VCR/ DVD

MarvinD's picture

Recording a service onto a physical media has two purposes. The first is to supply the homebound lacking access to the Internet. The second is to have a 'failsafe' for archiving the service on the website.

Homebound

Today, most homebound will be best served by VHS. In ten years this may not be true.

Failsafe

The complexity of webcasting causes occasional failures. Failure points can include computer operating systems, unexpected anti-virus updates, operators, camera equipment, ISP bandwidth slowdowns, router failures due to faulty programming or misuse, on and on. What is really surprising is that failures are rare once the system matures.

With any failure, a means of limiting the damage can be valuable. This is especially true for special occasions such as baptisms and weddings which may be viewed by family members across the globe. A VHS/DVD recorder can be a salvation when something goes terribly wrong. Once the failure has been corrected, the recording can be fed back into video capture card to produce a belated archive.

For the ultimate in paranoia, an additional recorder can be connected directly to the widescreen camera output.

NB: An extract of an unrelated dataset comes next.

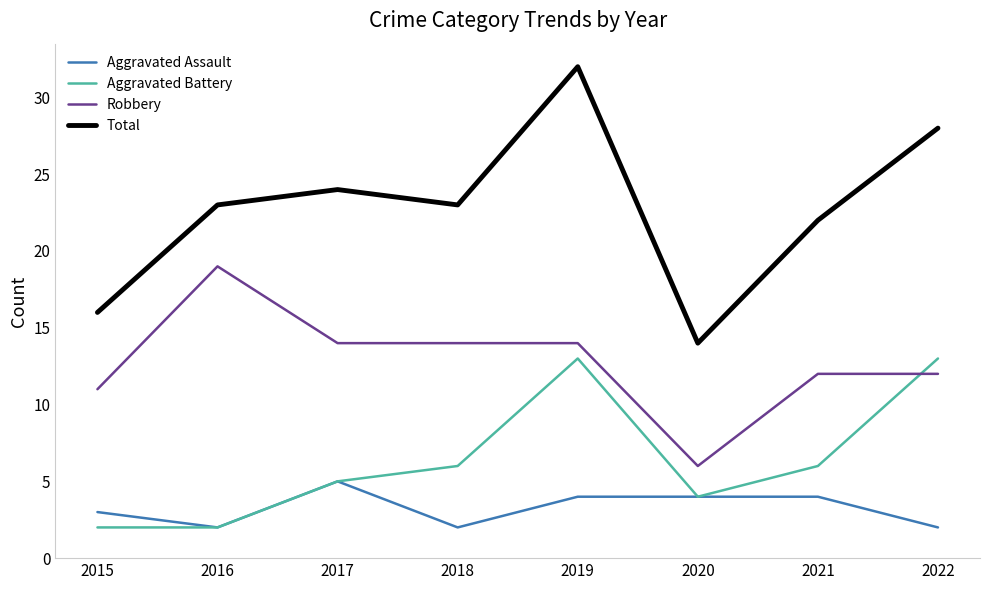

What value does the Aggravated Battery series have at 2020?

4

This way should a failure downstream cause the operator to forget and leave pan/tilt camera active and pointed at the wrong place while rebooting, at least a widescreen view will be saved.

Which media for the failsafe?

VHS is more robust in the short term; DVD has better quality. Use VHS because all that really matters is operator workload, and VHS is simpler. If the operator's workload is too high, there will be no webcast.